= TO-DO ITEM =
Below are some records. Print exactly the lines between the one holding "sideboard: present [29,627,703,1049]" and the one holding "chopping board: present", inclusive, and nothing else.

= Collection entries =

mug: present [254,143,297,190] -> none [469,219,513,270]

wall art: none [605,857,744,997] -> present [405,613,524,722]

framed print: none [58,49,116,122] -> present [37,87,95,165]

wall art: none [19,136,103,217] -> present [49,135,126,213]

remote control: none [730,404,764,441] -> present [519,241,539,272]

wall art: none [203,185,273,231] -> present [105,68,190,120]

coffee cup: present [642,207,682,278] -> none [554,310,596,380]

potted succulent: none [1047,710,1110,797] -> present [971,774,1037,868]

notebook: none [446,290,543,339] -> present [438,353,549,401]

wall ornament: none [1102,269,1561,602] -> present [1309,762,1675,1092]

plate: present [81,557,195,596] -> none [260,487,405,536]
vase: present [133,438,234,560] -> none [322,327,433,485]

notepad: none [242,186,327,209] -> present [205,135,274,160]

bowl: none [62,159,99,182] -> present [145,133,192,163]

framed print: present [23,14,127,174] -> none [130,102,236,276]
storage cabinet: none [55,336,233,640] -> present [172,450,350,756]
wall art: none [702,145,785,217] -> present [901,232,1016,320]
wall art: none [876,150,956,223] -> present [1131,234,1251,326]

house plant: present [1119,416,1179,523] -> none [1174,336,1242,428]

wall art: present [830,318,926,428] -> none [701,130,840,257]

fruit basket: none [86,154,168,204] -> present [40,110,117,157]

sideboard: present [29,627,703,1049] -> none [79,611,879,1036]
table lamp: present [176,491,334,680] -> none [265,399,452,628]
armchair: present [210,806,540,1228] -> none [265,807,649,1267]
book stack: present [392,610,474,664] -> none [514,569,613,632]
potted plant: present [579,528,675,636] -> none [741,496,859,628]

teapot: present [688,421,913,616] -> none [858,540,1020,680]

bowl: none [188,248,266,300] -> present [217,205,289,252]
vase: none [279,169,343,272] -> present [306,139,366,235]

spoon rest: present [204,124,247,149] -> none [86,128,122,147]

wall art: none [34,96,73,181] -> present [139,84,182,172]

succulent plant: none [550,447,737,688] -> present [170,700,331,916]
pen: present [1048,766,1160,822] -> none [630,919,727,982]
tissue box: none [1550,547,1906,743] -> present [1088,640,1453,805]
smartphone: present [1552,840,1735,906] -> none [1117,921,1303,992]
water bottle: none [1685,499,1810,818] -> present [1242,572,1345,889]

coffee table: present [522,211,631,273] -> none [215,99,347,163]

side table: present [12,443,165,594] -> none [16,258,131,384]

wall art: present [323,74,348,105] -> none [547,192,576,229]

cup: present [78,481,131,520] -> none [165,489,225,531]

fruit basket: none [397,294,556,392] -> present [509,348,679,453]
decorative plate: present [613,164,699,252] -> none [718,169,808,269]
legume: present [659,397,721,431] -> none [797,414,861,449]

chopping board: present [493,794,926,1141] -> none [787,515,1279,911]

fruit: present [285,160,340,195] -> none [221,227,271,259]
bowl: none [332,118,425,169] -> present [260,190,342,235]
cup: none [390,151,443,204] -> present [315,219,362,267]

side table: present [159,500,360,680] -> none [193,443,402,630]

= TASK RESPONSE =
sideboard: present [29,627,703,1049] -> none [79,611,879,1036]
table lamp: present [176,491,334,680] -> none [265,399,452,628]
armchair: present [210,806,540,1228] -> none [265,807,649,1267]
book stack: present [392,610,474,664] -> none [514,569,613,632]
potted plant: present [579,528,675,636] -> none [741,496,859,628]

teapot: present [688,421,913,616] -> none [858,540,1020,680]

bowl: none [188,248,266,300] -> present [217,205,289,252]
vase: none [279,169,343,272] -> present [306,139,366,235]

spoon rest: present [204,124,247,149] -> none [86,128,122,147]

wall art: none [34,96,73,181] -> present [139,84,182,172]

succulent plant: none [550,447,737,688] -> present [170,700,331,916]
pen: present [1048,766,1160,822] -> none [630,919,727,982]
tissue box: none [1550,547,1906,743] -> present [1088,640,1453,805]
smartphone: present [1552,840,1735,906] -> none [1117,921,1303,992]
water bottle: none [1685,499,1810,818] -> present [1242,572,1345,889]

coffee table: present [522,211,631,273] -> none [215,99,347,163]

side table: present [12,443,165,594] -> none [16,258,131,384]

wall art: present [323,74,348,105] -> none [547,192,576,229]

cup: present [78,481,131,520] -> none [165,489,225,531]

fruit basket: none [397,294,556,392] -> present [509,348,679,453]
decorative plate: present [613,164,699,252] -> none [718,169,808,269]
legume: present [659,397,721,431] -> none [797,414,861,449]

chopping board: present [493,794,926,1141] -> none [787,515,1279,911]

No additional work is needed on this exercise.